The answer must be an exact copy of all the data below.

########

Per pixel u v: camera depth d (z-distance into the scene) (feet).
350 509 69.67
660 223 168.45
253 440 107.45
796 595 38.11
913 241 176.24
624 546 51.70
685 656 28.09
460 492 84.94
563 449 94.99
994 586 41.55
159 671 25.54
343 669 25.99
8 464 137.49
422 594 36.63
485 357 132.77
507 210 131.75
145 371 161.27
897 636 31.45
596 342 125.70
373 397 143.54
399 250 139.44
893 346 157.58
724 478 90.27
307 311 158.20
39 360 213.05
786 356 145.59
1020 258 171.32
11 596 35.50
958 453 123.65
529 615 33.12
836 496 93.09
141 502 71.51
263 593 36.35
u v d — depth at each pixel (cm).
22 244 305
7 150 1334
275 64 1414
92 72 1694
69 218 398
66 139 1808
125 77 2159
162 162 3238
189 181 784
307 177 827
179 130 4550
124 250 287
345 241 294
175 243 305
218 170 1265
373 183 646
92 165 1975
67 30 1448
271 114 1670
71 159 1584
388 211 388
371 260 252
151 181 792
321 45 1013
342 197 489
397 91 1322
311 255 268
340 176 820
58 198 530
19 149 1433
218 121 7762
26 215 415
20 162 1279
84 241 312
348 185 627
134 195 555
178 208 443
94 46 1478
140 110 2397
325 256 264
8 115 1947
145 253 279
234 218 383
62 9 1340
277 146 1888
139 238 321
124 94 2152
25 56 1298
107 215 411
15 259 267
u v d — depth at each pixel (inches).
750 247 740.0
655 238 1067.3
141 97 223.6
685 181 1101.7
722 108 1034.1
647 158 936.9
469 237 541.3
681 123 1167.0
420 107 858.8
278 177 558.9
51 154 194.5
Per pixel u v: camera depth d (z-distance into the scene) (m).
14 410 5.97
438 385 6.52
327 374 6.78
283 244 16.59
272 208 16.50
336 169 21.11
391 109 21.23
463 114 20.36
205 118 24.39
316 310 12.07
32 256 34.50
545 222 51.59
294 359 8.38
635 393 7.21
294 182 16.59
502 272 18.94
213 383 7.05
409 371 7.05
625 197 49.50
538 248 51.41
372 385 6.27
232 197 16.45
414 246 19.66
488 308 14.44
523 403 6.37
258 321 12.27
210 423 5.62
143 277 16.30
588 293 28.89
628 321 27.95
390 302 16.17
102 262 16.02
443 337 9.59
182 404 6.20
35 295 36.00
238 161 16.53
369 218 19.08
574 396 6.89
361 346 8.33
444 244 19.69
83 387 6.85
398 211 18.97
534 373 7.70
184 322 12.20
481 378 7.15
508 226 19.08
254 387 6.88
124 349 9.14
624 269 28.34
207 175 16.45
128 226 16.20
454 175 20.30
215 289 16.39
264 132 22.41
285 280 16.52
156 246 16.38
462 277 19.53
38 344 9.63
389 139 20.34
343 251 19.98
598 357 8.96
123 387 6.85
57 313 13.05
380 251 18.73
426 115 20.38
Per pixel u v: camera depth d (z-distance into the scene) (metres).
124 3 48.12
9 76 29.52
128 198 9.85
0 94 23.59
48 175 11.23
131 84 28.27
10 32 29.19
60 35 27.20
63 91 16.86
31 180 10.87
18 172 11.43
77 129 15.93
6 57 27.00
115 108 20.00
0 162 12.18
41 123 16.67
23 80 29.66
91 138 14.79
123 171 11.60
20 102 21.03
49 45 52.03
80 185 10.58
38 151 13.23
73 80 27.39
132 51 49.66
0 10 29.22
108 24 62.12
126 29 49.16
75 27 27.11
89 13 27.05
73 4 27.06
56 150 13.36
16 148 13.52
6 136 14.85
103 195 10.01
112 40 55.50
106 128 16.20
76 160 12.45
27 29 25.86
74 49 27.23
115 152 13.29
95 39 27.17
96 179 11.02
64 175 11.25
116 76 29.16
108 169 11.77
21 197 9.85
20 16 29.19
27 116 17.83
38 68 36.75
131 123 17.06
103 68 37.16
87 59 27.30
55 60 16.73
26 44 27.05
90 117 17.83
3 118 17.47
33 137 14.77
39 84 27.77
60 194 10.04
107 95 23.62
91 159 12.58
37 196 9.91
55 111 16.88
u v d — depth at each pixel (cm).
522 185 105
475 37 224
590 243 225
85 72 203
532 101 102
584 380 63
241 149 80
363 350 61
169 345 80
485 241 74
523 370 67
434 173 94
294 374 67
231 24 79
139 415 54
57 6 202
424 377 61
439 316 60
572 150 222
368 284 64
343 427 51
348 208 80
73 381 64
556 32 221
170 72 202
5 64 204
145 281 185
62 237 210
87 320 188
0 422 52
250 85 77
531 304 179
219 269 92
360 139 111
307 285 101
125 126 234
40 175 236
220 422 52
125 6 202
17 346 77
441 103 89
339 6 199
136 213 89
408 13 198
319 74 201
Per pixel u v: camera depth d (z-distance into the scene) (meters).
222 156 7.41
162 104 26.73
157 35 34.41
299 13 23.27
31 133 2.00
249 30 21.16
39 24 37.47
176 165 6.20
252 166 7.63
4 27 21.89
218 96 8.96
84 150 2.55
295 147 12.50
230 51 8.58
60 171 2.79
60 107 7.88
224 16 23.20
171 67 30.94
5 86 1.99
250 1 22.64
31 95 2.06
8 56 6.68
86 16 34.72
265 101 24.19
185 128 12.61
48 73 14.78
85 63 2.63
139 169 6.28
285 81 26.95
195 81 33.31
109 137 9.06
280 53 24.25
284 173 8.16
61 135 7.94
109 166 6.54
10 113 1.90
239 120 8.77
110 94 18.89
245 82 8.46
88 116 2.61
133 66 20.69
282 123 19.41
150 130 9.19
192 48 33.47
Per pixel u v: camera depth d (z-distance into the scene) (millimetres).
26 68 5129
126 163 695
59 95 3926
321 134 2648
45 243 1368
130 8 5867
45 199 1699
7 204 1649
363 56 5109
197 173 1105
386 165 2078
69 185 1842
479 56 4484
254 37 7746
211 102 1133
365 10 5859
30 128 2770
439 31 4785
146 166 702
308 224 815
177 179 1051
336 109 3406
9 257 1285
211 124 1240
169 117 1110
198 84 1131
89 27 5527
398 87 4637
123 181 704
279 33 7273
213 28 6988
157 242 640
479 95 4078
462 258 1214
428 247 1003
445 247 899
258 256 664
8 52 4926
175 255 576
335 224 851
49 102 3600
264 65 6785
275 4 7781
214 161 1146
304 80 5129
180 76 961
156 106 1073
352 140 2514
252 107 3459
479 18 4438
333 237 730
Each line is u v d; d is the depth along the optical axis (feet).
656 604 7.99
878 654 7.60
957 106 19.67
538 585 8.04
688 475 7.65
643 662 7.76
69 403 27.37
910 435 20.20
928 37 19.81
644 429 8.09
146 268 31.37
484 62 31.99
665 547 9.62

########

Problem solution:
Per pixel u v: camera depth d (z-distance into the scene) (feet).
350 509 69.67
660 223 168.45
253 440 107.45
796 595 38.11
913 241 176.24
624 546 51.70
685 656 28.09
460 492 84.94
563 449 94.99
994 586 41.55
159 671 25.54
343 669 25.99
8 464 137.49
422 594 36.63
485 357 132.77
507 210 131.75
145 371 161.27
897 636 31.45
596 342 125.70
373 397 143.54
399 250 139.44
893 346 157.58
724 478 90.27
307 311 158.20
39 360 213.05
786 356 145.59
1020 258 171.32
11 596 35.50
958 453 123.65
529 615 33.12
836 496 93.09
141 502 71.51
263 593 36.35
u v d — depth at each pixel (cm).
22 244 305
7 150 1334
275 64 1414
92 72 1694
69 218 398
66 139 1808
125 77 2159
162 162 3238
189 181 784
307 177 827
179 130 4550
124 250 287
345 241 294
175 243 305
218 170 1265
373 183 646
92 165 1975
67 30 1448
271 114 1670
71 159 1584
388 211 388
371 260 252
151 181 792
321 45 1013
342 197 489
397 91 1322
311 255 268
340 176 820
58 198 530
19 149 1433
218 121 7762
26 215 415
20 162 1279
84 241 312
348 185 627
134 195 555
178 208 443
94 46 1478
140 110 2397
325 256 264
8 115 1947
145 253 279
234 218 383
62 9 1340
277 146 1888
139 238 321
124 94 2152
25 56 1298
107 215 411
15 259 267
u v d — depth at each pixel (inches).
750 247 740.0
655 238 1067.3
141 97 223.6
685 181 1101.7
722 108 1034.1
647 158 936.9
469 237 541.3
681 123 1167.0
420 107 858.8
278 177 558.9
51 154 194.5
Per pixel u v: camera depth d (z-distance into the scene) (m).
14 410 5.97
438 385 6.52
327 374 6.78
283 244 16.59
272 208 16.50
336 169 21.11
391 109 21.23
463 114 20.36
205 118 24.39
316 310 12.07
32 256 34.50
545 222 51.59
294 359 8.38
635 393 7.21
294 182 16.59
502 272 18.94
213 383 7.05
409 371 7.05
625 197 49.50
538 248 51.41
372 385 6.27
232 197 16.45
414 246 19.66
488 308 14.44
523 403 6.37
258 321 12.27
210 423 5.62
143 277 16.30
588 293 28.89
628 321 27.95
390 302 16.17
102 262 16.02
443 337 9.59
182 404 6.20
35 295 36.00
238 161 16.53
369 218 19.08
574 396 6.89
361 346 8.33
444 244 19.69
83 387 6.85
398 211 18.97
534 373 7.70
184 322 12.20
481 378 7.15
508 226 19.08
254 387 6.88
124 349 9.14
624 269 28.34
207 175 16.45
128 226 16.20
454 175 20.30
215 289 16.39
264 132 22.41
285 280 16.52
156 246 16.38
462 277 19.53
38 344 9.63
389 139 20.34
343 251 19.98
598 357 8.96
123 387 6.85
57 313 13.05
380 251 18.73
426 115 20.38
Per pixel u v: camera depth d (z-distance into the scene) (metres).
124 3 48.12
9 76 29.52
128 198 9.85
0 94 23.59
48 175 11.23
131 84 28.27
10 32 29.19
60 35 27.20
63 91 16.86
31 180 10.87
18 172 11.43
77 129 15.93
6 57 27.00
115 108 20.00
0 162 12.18
41 123 16.67
23 80 29.66
91 138 14.79
123 171 11.60
20 102 21.03
49 45 52.03
80 185 10.58
38 151 13.23
73 80 27.39
132 51 49.66
0 10 29.22
108 24 62.12
126 29 49.16
75 27 27.11
89 13 27.05
73 4 27.06
56 150 13.36
16 148 13.52
6 136 14.85
103 195 10.01
112 40 55.50
106 128 16.20
76 160 12.45
27 29 25.86
74 49 27.23
115 152 13.29
95 39 27.17
96 179 11.02
64 175 11.25
116 76 29.16
108 169 11.77
21 197 9.85
20 16 29.19
27 116 17.83
38 68 36.75
131 123 17.06
103 68 37.16
87 59 27.30
55 60 16.73
26 44 27.05
90 117 17.83
3 118 17.47
33 137 14.77
39 84 27.77
60 194 10.04
107 95 23.62
91 159 12.58
37 196 9.91
55 111 16.88
u v d — depth at each pixel (cm).
522 185 105
475 37 224
590 243 225
85 72 203
532 101 102
584 380 63
241 149 80
363 350 61
169 345 80
485 241 74
523 370 67
434 173 94
294 374 67
231 24 79
139 415 54
57 6 202
424 377 61
439 316 60
572 150 222
368 284 64
343 427 51
348 208 80
73 381 64
556 32 221
170 72 202
5 64 204
145 281 185
62 237 210
87 320 188
0 422 52
250 85 77
531 304 179
219 269 92
360 139 111
307 285 101
125 126 234
40 175 236
220 422 52
125 6 202
17 346 77
441 103 89
339 6 199
136 213 89
408 13 198
319 74 201
Per pixel u v: camera depth d (z-distance into the scene) (meters).
222 156 7.41
162 104 26.73
157 35 34.41
299 13 23.27
31 133 2.00
249 30 21.16
39 24 37.47
176 165 6.20
252 166 7.63
4 27 21.89
218 96 8.96
84 150 2.55
295 147 12.50
230 51 8.58
60 171 2.79
60 107 7.88
224 16 23.20
171 67 30.94
5 86 1.99
250 1 22.64
31 95 2.06
8 56 6.68
86 16 34.72
265 101 24.19
185 128 12.61
48 73 14.78
85 63 2.63
139 169 6.28
285 81 26.95
195 81 33.31
109 137 9.06
280 53 24.25
284 173 8.16
61 135 7.94
109 166 6.54
10 113 1.90
239 120 8.77
110 94 18.89
245 82 8.46
88 116 2.61
133 66 20.69
282 123 19.41
150 130 9.19
192 48 33.47
Per pixel u v: camera depth d (z-distance into the scene) (millimetres).
26 68 5129
126 163 695
59 95 3926
321 134 2648
45 243 1368
130 8 5867
45 199 1699
7 204 1649
363 56 5109
197 173 1105
386 165 2078
69 185 1842
479 56 4484
254 37 7746
211 102 1133
365 10 5859
30 128 2770
439 31 4785
146 166 702
308 224 815
177 179 1051
336 109 3406
9 257 1285
211 124 1240
169 117 1110
198 84 1131
89 27 5527
398 87 4637
123 181 704
279 33 7273
213 28 6988
157 242 640
479 95 4078
462 258 1214
428 247 1003
445 247 899
258 256 664
8 52 4926
175 255 576
335 224 851
49 102 3600
264 65 6785
275 4 7781
214 161 1146
304 80 5129
180 76 961
156 106 1073
352 140 2514
252 107 3459
479 18 4438
333 237 730
Each line is u v d; d is the depth along the optical axis (feet).
656 604 7.99
878 654 7.60
957 106 19.67
538 585 8.04
688 475 7.65
643 662 7.76
69 403 27.37
910 435 20.20
928 37 19.81
644 429 8.09
146 268 31.37
484 62 31.99
665 547 9.62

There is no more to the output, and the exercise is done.